People wearing surgical masks; travel advisories; schools closing in fear of outbreaks.
These scenes play nightly on TV screens since the World Health Organization (WHO) started warning people of the swine flu, or H1N1 virus, last month.
And last week the first confirmed case in the Okanagan Valley was reported.
On April 29, a Vernon school child was diagnosed with the virus and the elementary school the student attended was closed as a precaution.
The child, who had been on a trip to Mexico, appears to be recovering well, but the provincial Education Ministry made the decision to close the school for one week.
School District 53 superintendent Juleen McElgunn, said that staff and teachers in the South Okanagan are on a high level of awareness and are in almost daily contact with the health authorities to be sure they have the most up-to-date information on this outbreak.
When asked what would happen if a case were discovered locally, she responded, “We take our direction from Interior Health to provide guidance for what is in the best interests of everyone’s health.”
As of May 1, 13 countries reported confirmed cases of the flu and 39 cases have been confirmed in B.C. with those numbers expected to continue to rise.
Lannea Parfitt, a public health communications officer for Interior Health, said this strain of flu has crossed more than two international borders and is at phase five on the WHO’s risk-of-pandemic scale.
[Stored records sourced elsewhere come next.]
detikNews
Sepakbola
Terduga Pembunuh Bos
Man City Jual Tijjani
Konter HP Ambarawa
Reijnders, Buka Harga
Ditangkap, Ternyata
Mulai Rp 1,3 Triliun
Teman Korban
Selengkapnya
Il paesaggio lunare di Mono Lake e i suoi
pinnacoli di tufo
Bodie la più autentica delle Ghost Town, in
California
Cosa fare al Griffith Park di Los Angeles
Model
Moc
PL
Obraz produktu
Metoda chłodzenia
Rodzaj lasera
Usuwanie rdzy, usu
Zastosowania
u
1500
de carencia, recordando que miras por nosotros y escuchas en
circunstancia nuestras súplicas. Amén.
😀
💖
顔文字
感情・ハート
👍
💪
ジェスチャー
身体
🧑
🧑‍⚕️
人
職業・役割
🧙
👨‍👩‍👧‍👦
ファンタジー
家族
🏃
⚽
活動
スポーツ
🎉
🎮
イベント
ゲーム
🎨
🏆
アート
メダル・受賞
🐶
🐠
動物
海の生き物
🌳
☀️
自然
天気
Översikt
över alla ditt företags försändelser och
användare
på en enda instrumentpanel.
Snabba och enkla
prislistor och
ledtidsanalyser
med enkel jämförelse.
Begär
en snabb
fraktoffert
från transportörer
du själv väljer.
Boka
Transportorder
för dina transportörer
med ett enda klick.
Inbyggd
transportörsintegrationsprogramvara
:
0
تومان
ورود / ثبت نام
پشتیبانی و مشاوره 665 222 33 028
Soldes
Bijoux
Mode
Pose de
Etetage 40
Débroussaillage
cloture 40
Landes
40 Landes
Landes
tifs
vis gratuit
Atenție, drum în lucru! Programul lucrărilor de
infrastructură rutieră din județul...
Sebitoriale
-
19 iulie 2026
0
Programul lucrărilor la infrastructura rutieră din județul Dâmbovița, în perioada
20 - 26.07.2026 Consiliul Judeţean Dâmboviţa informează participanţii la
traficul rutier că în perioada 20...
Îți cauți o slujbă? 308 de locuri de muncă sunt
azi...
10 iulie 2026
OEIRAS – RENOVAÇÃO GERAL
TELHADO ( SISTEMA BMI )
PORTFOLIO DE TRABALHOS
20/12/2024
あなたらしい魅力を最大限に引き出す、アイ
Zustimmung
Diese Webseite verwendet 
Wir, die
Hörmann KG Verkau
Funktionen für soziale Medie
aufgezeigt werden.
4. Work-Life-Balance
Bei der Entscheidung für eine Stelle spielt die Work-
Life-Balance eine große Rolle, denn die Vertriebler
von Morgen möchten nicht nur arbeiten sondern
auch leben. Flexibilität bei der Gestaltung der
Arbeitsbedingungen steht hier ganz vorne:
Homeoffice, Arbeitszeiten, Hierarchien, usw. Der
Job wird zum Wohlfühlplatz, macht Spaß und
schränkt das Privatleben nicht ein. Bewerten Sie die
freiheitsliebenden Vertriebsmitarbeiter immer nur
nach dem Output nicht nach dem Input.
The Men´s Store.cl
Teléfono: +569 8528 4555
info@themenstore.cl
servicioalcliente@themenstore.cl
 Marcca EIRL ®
It will not be called a pandemic until it reaches the highest rating, a level six.
According to WHO, level six is a virus classed as a global threat, something that happens three to four times on average every 100 years.
The Interior Health Authority is treating this flu as a novel virus, Parfitt said, because it is a new strain of flu.
The B.C. Health Ministry reports that it can be spread from person to person, but how fast it travels is yet to be determined.
There is no vaccine to protect people from the swine flu, but professionals are working on developing one.
Although it is called a swine flu, there are no dangers from eating properly cooked pork, according to the Public Health Agency of Canada, but it is a virus strain found in pigs and can be passed to humans as a respiratory illness.
The current outbreak began in Mexico, and some cruise ships and airlines have reduced their services to that country.
However, there is no ban on travel and Joe Sardinha, president of the BC Fruit Growers Association, said he expects that this flu will not affect the foreign workers program that brings agricultural workers to the South Okanagan.
Every season, hundreds of agricultural workers from Mexico travel to the Okanagan to work in orchards.
Most of them fly out of Mexico City, Sardinha said, which he referred to as the “ground zero for the outbreak.”
However, each of the workers has to pass a full medical examination before being accepted into the program.
Sardinha said most of those examinations took place before the outbreak, but as a precaution, authorities from Mexico are at the airports asking people to complete health questionnaires.
As well, there are doctors who will be doing checks to find anyone who may be running a fever, Sardinha said, but so far nothing has interrupted the flow of Mexican workers into the province.
Even though this strain of virus may lead to a pandemic, it does not mean that the population needs to panic.
According to the general information posted by the Public Health Agency of Canada, pandemics do not necessarily mean that the illness itself is severe.
It simply means it is widespread.
Although there have been deaths reported, generally the swine flu is not a particularly virulent flu so far.